*WHAT THE EXERCISE ASKS*
Recast every line of the items below as a Markdown table with the columns "Row" and "Line," numbering the rows and skipping blank lines. Leave the pictures out of the answer.

(Beginning of DATA SECTION)

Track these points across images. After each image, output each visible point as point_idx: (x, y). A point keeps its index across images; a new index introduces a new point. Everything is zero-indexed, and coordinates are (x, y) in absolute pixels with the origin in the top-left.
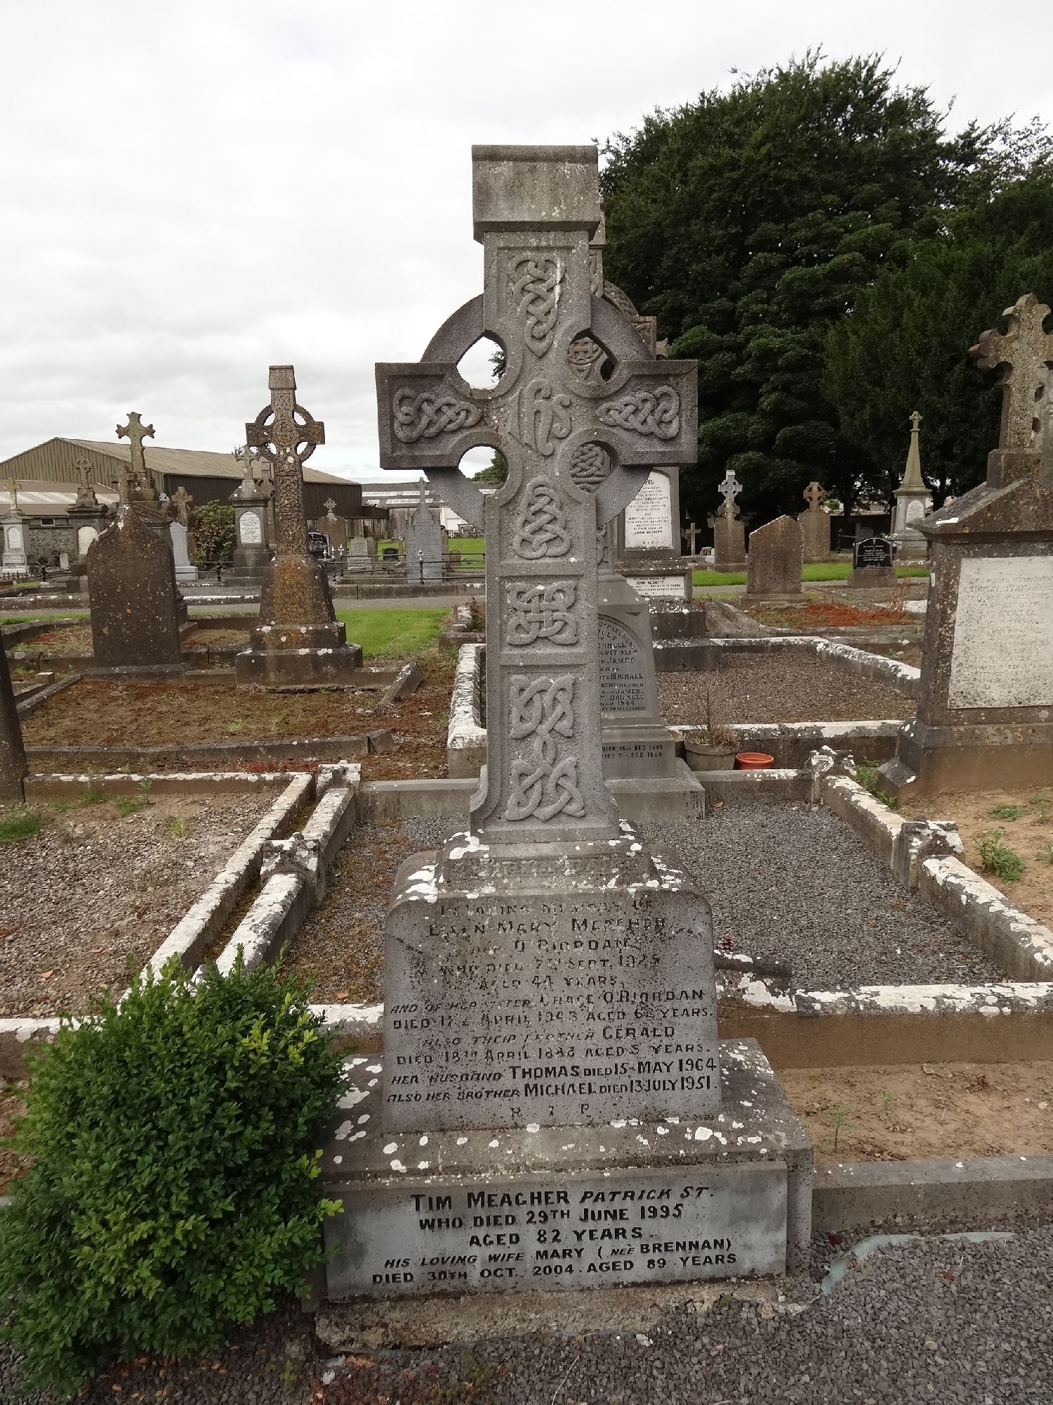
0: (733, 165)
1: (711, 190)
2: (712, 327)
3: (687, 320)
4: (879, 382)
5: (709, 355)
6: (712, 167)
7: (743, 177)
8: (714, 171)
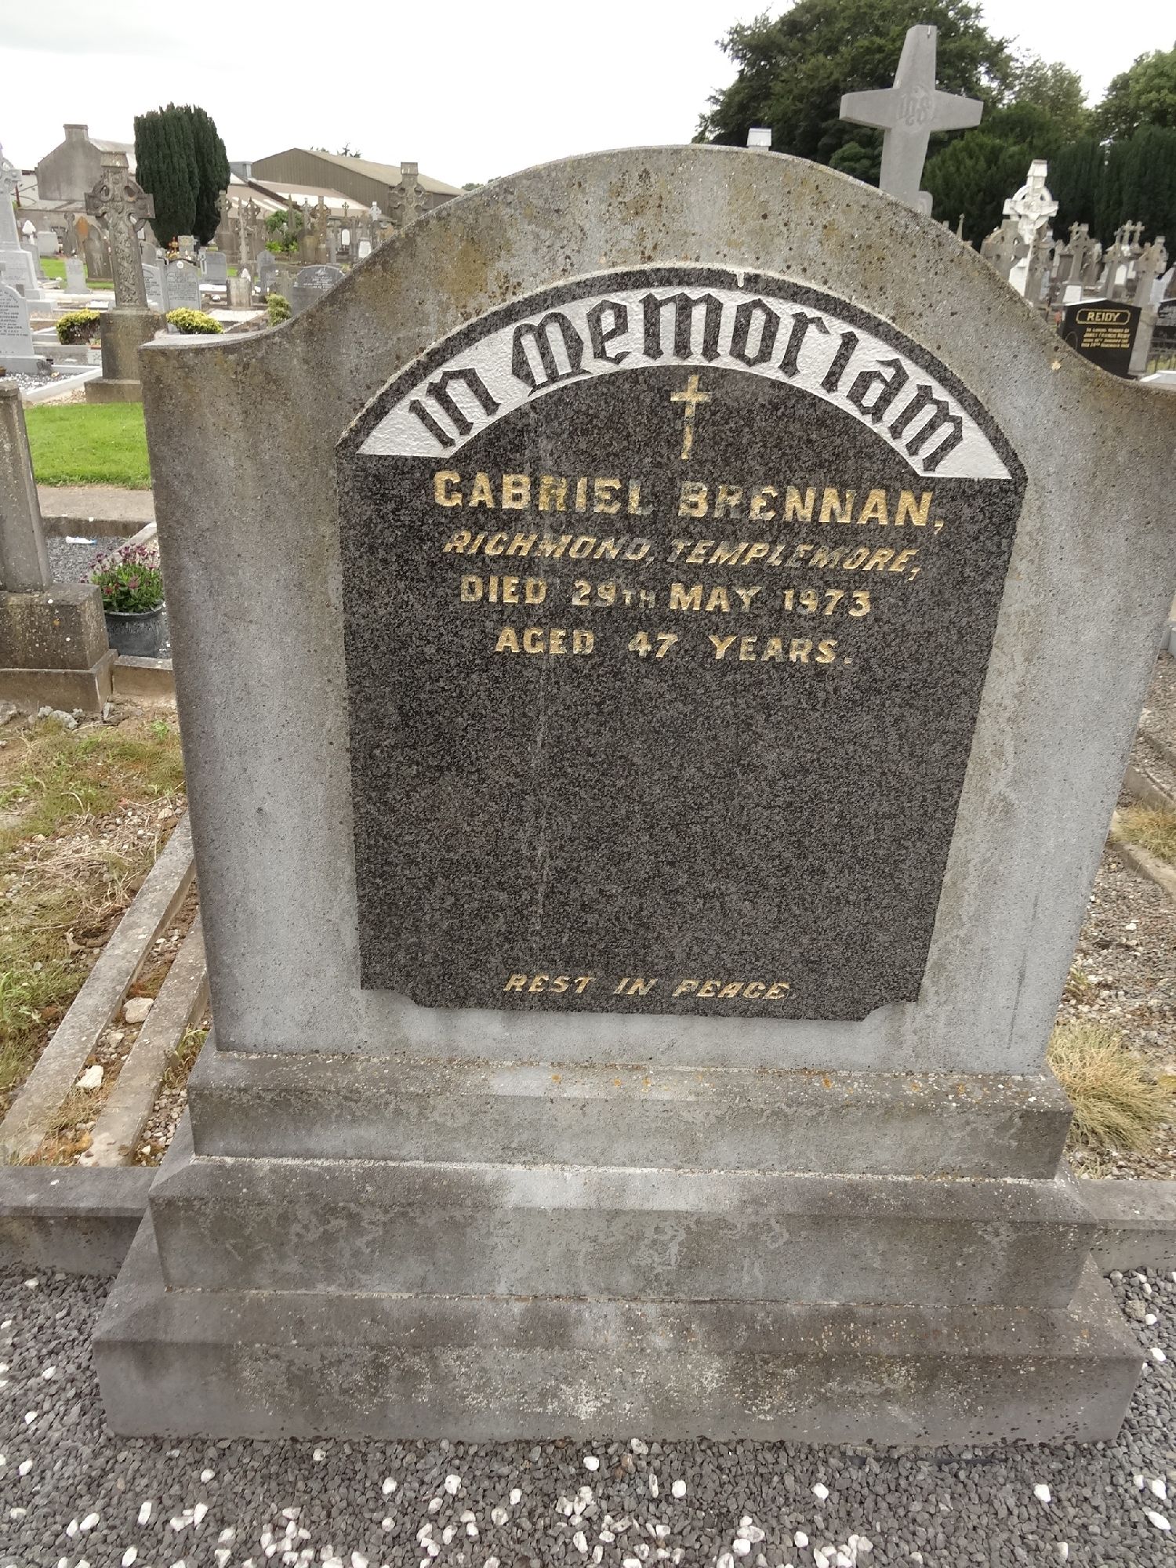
0: (880, 49)
1: (866, 63)
2: (862, 145)
3: (846, 137)
4: (947, 195)
5: (858, 160)
6: (868, 48)
7: (885, 58)
8: (868, 51)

(End of DATA SECTION)

*SOLVED PROBLEM*
| Row | Line |
|---|---|
| 1 | Track these points across images. After each image, output each visible point as point_idx: (x, y). A point keeps its index across images; a new index introduces a new point. Everything is zero-indexed, and coordinates are (x, y) in absolute pixels with the origin in the top-left. |
| 2 | 0: (733, 165) |
| 3 | 1: (711, 190) |
| 4 | 2: (712, 327) |
| 5 | 3: (687, 320) |
| 6 | 4: (879, 382) |
| 7 | 5: (709, 355) |
| 8 | 6: (712, 167) |
| 9 | 7: (743, 177) |
| 10 | 8: (714, 171) |
| 11 | 0: (880, 49) |
| 12 | 1: (866, 63) |
| 13 | 2: (862, 145) |
| 14 | 3: (846, 137) |
| 15 | 4: (947, 195) |
| 16 | 5: (858, 160) |
| 17 | 6: (868, 48) |
| 18 | 7: (885, 58) |
| 19 | 8: (868, 51) |